What to produce — Print the lines below word for word, with nothing changed or left out.

— START Source data —

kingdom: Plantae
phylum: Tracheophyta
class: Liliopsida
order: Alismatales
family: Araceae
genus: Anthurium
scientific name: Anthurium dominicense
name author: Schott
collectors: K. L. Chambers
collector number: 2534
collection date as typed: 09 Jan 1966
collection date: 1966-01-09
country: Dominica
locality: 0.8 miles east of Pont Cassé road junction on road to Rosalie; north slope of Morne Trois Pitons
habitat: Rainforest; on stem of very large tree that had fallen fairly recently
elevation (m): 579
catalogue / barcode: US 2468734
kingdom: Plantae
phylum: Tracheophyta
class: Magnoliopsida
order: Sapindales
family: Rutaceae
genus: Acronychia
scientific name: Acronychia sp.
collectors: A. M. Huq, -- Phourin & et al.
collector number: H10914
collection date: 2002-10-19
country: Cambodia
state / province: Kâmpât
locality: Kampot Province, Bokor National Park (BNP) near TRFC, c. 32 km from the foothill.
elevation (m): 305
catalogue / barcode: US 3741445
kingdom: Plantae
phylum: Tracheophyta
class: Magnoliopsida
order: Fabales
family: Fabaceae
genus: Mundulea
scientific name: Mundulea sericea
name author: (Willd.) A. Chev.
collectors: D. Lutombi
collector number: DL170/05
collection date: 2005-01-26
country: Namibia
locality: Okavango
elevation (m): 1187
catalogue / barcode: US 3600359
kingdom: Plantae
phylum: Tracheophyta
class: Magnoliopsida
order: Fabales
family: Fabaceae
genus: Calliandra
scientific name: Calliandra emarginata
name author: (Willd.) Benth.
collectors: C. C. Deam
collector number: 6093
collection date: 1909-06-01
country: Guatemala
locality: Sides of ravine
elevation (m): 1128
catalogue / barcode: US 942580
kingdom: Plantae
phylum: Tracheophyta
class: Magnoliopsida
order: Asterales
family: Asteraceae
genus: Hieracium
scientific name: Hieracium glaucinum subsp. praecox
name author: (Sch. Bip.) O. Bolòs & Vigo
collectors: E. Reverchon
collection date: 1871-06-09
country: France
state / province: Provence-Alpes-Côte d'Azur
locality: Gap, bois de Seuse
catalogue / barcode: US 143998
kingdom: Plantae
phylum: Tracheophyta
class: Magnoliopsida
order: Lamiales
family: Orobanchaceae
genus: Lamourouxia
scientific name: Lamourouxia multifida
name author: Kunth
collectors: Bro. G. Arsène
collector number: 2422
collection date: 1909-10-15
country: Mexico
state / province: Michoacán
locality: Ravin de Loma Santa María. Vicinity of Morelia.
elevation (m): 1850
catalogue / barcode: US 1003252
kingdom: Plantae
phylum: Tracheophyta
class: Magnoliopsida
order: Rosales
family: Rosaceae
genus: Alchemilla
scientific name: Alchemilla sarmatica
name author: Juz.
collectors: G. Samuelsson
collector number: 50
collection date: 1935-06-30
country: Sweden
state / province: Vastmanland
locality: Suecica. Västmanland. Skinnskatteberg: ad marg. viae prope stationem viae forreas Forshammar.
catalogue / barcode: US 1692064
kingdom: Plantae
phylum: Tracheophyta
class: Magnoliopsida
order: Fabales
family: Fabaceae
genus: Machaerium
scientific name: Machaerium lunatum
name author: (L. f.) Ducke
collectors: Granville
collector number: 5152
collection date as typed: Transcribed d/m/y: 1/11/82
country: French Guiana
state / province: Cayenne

— END Source data —

Task output —
kingdom: Plantae
phylum: Tracheophyta
class: Liliopsida
order: Alismatales
family: Araceae
genus: Anthurium
scientific name: Anthurium dominicense
name author: Schott
collectors: K. L. Chambers
collector number: 2534
collection date as typed: 09 Jan 1966
collection date: 1966-01-09
country: Dominica
locality: 0.8 miles east of Pont Cassé road junction on road to Rosalie; north slope of Morne Trois Pitons
habitat: Rainforest; on stem of very large tree that had fallen fairly recently
elevation (m): 579
catalogue / barcode: US 2468734
kingdom: Plantae
phylum: Tracheophyta
class: Magnoliopsida
order: Sapindales
family: Rutaceae
genus: Acronychia
scientific name: Acronychia sp.
collectors: A. M. Huq, -- Phourin & et al.
collector number: H10914
collection date: 2002-10-19
country: Cambodia
state / province: Kâmpât
locality: Kampot Province, Bokor National Park (BNP) near TRFC, c. 32 km from the foothill.
elevation (m): 305
catalogue / barcode: US 3741445
kingdom: Plantae
phylum: Tracheophyta
class: Magnoliopsida
order: Fabales
family: Fabaceae
genus: Mundulea
scientific name: Mundulea sericea
name author: (Willd.) A. Chev.
collectors: D. Lutombi
collector number: DL170/05
collection date: 2005-01-26
country: Namibia
locality: Okavango
elevation (m): 1187
catalogue / barcode: US 3600359
kingdom: Plantae
phylum: Tracheophyta
class: Magnoliopsida
order: Fabales
family: Fabaceae
genus: Calliandra
scientific name: Calliandra emarginata
name author: (Willd.) Benth.
collectors: C. C. Deam
collector number: 6093
collection date: 1909-06-01
country: Guatemala
locality: Sides of ravine
elevation (m): 1128
catalogue / barcode: US 942580
kingdom: Plantae
phylum: Tracheophyta
class: Magnoliopsida
order: Asterales
family: Asteraceae
genus: Hieracium
scientific name: Hieracium glaucinum subsp. praecox
name author: (Sch. Bip.) O. Bolòs & Vigo
collectors: E. Reverchon
collection date: 1871-06-09
country: France
state / province: Provence-Alpes-Côte d'Azur
locality: Gap, bois de Seuse
catalogue / barcode: US 143998
kingdom: Plantae
phylum: Tracheophyta
class: Magnoliopsida
order: Lamiales
family: Orobanchaceae
genus: Lamourouxia
scientific name: Lamourouxia multifida
name author: Kunth
collectors: Bro. G. Arsène
collector number: 2422
collection date: 1909-10-15
country: Mexico
state / province: Michoacán
locality: Ravin de Loma Santa María. Vicinity of Morelia.
elevation (m): 1850
catalogue / barcode: US 1003252
kingdom: Plantae
phylum: Tracheophyta
class: Magnoliopsida
order: Rosales
family: Rosaceae
genus: Alchemilla
scientific name: Alchemilla sarmatica
name author: Juz.
collectors: G. Samuelsson
collector number: 50
collection date: 1935-06-30
country: Sweden
state / province: Vastmanland
locality: Suecica. Västmanland. Skinnskatteberg: ad marg. viae prope stationem viae forreas Forshammar.
catalogue / barcode: US 1692064
kingdom: Plantae
phylum: Tracheophyta
class: Magnoliopsida
order: Fabales
family: Fabaceae
genus: Machaerium
scientific name: Machaerium lunatum
name author: (L. f.) Ducke
collectors: Granville
collector number: 5152
collection date as typed: Transcribed d/m/y: 1/11/82
country: French Guiana
state / province: Cayenne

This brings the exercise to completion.